A Kiwi drug harm reduction service has revealed concerningly high levels of eutylone, which is often referred to as "bath salts", were found in what university orientations week partiers thought were MDMA pills.
KnowYourStuffNZ has revealed that of the samples tested on Monday at orientation week events for Canterbury and Lincoln University students, 40 percent turned out to contain eutylone - including two pressed pills that contained only eutylone and no MDMA.
In Dunedin last week, they found 45 percent of samples brought by people who thought they had MDMA were actually eutylone.
"We saw a lot of this at New Years and it's still around," KnowYourStuffNZ said in a statement on Tuesday. "Eutylone has been linked to a number of hospitalisations, and a much larger number of people just having a terrible, scary time, with some feeling unwell up to 10 days later."
Usually, eutylone feels like the user has taken MDMA but after an hour or so the euphoria fades.
"You may think it is weak MDMA and be tempted to take more. Don't," KnowYourStuff said.
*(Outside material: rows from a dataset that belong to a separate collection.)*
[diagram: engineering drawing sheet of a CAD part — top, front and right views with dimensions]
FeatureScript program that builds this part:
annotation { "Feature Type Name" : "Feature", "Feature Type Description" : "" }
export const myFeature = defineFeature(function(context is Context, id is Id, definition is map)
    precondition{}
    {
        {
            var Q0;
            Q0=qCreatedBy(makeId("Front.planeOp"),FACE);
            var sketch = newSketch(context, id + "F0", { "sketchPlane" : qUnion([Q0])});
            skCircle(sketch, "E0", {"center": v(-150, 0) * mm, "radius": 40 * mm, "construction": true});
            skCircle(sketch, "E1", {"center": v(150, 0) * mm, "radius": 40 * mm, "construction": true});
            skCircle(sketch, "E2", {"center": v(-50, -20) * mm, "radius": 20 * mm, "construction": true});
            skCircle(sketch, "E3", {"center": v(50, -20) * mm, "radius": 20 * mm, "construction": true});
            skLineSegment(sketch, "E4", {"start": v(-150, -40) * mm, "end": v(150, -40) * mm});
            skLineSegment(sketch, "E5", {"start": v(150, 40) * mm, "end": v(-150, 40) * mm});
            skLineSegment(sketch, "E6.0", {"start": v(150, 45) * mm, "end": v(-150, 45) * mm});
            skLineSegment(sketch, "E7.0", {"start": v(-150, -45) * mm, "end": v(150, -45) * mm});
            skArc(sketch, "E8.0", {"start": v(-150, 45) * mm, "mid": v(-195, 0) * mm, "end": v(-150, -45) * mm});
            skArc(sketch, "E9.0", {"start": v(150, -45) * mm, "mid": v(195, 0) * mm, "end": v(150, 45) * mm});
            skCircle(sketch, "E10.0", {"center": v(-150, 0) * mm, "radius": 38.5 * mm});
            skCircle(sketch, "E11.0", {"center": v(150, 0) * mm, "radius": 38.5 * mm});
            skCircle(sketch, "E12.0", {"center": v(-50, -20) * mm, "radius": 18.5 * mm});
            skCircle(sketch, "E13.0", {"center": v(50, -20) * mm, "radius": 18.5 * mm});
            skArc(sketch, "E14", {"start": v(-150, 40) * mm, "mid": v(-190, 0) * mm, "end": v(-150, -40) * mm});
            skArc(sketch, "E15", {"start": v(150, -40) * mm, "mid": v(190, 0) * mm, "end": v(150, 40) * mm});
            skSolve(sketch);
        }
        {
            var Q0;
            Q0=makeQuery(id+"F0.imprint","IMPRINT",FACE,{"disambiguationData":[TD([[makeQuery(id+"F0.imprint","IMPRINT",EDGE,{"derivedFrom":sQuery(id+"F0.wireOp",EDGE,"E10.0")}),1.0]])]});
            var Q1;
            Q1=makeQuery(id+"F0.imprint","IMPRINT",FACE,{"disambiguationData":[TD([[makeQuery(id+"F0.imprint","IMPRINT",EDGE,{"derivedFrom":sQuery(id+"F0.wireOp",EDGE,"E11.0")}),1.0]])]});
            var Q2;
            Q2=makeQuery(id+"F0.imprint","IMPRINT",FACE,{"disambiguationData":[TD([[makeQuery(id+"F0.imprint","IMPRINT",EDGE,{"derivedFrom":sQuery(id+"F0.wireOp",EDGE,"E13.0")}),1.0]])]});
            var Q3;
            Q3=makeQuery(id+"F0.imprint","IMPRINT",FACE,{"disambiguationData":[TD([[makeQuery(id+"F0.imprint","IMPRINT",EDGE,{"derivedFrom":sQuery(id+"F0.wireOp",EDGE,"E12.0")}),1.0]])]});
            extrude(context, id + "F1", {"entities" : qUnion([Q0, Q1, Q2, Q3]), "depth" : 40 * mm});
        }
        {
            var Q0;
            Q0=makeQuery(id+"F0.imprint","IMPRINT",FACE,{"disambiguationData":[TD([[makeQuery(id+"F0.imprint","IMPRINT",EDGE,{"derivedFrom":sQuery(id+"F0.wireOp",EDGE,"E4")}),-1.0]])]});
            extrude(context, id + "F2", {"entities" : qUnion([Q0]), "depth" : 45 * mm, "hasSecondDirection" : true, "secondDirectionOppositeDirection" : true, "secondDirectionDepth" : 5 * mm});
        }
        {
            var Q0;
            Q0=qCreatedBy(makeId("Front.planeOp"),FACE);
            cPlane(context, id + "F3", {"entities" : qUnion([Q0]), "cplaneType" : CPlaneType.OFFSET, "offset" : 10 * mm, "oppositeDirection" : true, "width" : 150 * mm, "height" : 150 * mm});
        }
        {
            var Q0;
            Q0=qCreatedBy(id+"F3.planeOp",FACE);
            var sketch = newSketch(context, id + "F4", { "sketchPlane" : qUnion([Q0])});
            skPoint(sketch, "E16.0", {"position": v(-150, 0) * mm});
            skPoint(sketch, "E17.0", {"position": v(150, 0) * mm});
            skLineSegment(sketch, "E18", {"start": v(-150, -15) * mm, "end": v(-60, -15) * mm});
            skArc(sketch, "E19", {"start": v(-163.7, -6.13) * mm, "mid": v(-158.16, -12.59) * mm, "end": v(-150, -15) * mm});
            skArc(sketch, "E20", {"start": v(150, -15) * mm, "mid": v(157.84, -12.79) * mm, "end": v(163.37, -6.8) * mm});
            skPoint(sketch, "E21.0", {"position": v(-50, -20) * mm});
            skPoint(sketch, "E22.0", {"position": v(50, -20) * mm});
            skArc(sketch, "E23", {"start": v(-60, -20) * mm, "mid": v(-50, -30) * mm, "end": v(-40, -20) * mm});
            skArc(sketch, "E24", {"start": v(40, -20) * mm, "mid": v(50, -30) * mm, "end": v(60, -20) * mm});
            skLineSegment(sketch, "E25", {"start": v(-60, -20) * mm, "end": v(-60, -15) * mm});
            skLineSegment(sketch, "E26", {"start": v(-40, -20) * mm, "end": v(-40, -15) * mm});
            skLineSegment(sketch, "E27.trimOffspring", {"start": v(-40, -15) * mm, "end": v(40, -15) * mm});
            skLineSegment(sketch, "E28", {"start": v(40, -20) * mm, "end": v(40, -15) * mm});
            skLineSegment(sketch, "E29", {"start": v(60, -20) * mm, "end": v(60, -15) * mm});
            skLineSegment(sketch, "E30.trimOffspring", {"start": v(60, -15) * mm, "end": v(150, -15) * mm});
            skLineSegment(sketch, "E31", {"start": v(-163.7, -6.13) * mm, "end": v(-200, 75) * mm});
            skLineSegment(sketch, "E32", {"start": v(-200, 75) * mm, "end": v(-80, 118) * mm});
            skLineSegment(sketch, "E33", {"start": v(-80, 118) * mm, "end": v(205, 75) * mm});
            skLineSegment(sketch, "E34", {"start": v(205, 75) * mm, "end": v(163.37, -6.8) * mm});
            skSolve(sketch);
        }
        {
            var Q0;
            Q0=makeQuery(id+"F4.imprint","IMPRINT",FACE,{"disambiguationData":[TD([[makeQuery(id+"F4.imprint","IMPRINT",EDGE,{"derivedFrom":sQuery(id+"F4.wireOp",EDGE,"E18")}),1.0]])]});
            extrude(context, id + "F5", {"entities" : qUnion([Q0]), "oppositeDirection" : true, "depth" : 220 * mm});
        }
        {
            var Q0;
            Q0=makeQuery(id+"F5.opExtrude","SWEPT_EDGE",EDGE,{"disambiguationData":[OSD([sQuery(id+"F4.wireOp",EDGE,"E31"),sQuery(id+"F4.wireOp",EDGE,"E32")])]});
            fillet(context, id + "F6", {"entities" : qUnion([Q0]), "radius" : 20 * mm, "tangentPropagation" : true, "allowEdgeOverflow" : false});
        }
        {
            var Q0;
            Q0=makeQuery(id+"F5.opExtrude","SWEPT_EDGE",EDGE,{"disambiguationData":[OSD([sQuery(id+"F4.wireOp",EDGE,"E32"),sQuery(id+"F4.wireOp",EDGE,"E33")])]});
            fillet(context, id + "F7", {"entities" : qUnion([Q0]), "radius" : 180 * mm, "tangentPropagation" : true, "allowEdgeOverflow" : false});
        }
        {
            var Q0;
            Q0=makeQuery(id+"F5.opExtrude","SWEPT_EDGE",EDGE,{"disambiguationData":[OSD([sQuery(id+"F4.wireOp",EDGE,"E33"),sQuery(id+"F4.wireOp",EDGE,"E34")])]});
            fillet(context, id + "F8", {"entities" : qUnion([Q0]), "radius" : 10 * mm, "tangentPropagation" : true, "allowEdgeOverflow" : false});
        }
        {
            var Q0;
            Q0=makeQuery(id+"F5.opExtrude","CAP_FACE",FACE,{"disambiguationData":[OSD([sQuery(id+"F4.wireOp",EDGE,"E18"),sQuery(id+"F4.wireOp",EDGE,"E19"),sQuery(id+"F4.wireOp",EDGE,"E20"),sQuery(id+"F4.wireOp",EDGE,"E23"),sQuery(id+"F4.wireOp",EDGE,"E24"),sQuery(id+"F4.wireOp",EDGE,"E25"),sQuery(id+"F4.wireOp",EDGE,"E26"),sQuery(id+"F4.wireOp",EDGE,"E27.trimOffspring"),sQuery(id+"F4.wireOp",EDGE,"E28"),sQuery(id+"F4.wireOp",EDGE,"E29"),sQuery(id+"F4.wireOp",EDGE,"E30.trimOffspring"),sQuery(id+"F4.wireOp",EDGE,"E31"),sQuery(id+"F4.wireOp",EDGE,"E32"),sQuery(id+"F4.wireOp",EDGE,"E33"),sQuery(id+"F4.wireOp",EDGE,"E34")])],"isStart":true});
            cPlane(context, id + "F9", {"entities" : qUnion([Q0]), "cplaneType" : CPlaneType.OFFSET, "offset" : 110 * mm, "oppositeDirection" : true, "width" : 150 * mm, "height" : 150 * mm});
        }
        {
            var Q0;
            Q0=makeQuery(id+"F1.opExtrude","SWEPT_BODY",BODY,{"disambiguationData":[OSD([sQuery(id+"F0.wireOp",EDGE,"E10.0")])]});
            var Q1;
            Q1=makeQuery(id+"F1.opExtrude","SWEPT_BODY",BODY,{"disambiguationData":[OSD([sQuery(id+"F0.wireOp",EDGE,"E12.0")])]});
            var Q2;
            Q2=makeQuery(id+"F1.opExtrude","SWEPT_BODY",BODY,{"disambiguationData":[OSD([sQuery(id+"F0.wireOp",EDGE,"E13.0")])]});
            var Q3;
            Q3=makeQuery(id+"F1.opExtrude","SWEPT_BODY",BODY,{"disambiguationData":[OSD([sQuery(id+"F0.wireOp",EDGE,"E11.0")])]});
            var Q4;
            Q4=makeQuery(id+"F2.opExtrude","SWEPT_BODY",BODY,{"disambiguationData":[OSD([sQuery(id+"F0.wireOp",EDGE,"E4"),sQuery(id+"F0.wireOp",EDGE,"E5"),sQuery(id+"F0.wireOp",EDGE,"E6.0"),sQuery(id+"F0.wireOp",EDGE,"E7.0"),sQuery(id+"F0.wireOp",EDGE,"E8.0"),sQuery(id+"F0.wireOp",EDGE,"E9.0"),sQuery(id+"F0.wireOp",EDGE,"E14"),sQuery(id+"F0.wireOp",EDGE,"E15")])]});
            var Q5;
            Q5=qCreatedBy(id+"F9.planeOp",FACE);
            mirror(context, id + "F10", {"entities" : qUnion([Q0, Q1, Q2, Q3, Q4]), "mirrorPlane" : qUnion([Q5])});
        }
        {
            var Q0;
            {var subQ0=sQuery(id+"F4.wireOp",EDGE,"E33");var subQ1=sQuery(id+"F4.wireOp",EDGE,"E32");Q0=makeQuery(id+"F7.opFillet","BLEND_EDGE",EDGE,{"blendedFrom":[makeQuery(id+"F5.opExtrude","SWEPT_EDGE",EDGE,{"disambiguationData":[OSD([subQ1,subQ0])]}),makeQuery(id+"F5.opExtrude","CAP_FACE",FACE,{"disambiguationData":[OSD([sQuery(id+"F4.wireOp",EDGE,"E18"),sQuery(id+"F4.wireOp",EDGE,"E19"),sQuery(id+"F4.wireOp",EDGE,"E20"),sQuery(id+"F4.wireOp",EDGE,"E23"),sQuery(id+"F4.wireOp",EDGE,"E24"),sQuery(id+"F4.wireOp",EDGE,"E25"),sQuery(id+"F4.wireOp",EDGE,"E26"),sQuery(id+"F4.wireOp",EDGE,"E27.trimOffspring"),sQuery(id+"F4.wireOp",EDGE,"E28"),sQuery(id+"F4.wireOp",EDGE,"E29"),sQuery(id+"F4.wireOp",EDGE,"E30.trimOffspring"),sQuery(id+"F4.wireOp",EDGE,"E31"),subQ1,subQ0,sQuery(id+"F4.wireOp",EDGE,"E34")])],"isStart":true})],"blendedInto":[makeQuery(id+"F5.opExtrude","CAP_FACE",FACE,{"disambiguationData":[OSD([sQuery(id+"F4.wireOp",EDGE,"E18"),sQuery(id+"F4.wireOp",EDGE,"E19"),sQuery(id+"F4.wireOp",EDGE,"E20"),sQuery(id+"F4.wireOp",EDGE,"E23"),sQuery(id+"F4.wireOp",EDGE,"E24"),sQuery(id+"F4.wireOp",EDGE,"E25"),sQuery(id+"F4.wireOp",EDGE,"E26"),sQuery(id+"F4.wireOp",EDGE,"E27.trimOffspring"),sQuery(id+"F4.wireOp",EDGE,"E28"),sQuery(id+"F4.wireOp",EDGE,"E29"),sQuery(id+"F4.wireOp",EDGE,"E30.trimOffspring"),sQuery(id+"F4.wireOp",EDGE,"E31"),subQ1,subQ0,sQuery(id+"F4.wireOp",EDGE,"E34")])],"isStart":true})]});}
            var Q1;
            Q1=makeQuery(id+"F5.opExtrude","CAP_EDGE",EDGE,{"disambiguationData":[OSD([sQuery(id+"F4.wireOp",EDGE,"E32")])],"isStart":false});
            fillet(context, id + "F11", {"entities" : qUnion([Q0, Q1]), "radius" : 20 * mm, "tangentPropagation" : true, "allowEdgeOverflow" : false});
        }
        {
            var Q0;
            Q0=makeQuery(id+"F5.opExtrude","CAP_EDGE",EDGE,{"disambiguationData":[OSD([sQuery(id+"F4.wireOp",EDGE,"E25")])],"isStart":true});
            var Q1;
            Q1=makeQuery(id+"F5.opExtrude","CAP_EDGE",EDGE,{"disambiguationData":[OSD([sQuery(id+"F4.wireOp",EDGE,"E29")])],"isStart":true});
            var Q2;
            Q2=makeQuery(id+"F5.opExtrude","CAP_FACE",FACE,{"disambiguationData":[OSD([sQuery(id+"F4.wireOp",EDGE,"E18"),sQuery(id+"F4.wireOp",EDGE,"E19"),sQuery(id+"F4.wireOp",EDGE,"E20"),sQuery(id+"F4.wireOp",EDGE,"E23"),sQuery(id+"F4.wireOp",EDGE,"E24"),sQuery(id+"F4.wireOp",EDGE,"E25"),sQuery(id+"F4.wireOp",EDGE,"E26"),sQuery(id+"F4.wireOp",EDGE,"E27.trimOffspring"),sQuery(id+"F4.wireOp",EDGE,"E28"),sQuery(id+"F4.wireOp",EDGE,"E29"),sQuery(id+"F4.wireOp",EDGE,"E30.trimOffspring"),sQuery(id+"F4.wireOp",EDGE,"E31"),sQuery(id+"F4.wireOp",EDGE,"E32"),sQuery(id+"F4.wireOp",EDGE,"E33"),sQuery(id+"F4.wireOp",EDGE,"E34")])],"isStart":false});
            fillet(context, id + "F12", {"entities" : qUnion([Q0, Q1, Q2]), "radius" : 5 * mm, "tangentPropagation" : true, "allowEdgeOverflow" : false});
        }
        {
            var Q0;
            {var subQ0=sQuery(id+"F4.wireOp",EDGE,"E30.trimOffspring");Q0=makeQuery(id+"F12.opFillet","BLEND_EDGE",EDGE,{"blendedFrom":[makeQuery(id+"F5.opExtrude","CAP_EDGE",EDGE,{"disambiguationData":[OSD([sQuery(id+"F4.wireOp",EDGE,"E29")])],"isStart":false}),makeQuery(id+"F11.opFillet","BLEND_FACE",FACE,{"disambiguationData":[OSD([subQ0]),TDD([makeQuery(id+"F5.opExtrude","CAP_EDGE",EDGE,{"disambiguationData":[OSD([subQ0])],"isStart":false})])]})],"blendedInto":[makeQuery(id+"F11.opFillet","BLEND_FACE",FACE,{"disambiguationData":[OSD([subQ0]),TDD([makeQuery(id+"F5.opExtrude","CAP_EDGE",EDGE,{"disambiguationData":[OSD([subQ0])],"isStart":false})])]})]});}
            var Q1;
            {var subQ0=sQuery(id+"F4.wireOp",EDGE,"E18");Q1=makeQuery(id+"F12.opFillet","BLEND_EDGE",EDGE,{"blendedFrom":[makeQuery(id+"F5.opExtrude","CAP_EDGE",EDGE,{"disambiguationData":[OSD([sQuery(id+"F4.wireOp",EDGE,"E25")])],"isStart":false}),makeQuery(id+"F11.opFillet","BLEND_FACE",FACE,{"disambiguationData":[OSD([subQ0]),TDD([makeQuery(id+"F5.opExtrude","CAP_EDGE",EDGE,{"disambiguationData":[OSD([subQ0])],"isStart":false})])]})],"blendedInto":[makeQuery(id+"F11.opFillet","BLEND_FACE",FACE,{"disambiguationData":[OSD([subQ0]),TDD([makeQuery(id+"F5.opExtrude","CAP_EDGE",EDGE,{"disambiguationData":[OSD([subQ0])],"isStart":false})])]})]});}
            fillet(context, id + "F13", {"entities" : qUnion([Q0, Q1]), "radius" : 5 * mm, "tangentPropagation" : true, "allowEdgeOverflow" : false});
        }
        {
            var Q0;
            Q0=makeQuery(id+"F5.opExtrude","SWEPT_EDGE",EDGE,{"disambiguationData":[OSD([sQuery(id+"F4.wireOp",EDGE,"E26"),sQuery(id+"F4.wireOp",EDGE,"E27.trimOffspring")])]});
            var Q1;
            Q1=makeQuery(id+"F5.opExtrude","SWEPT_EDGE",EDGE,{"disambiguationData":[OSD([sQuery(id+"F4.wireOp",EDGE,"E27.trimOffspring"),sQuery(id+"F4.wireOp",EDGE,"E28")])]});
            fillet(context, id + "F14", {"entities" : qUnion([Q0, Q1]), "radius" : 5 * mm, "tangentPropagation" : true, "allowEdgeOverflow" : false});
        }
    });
"We are hearing far too many tales of miserable experiences with eutylone - In some cases, people have had to wait more than 48 hours before they could sleep."
Risks from eutylone include anxiety, headaches, stomach upsets, agitation, and paranoia, with the worst outcomes: vomiting, convulsions, and possibly death.
"We know of at least two people who have needed medical help, one of whom was having seizures."
KnowYourStuff said you cannot tell the difference between MDMA and eutylone based on sight or smell, so getting drugs tested was particularly important.
"If you can’t test them, seriously consider not taking them."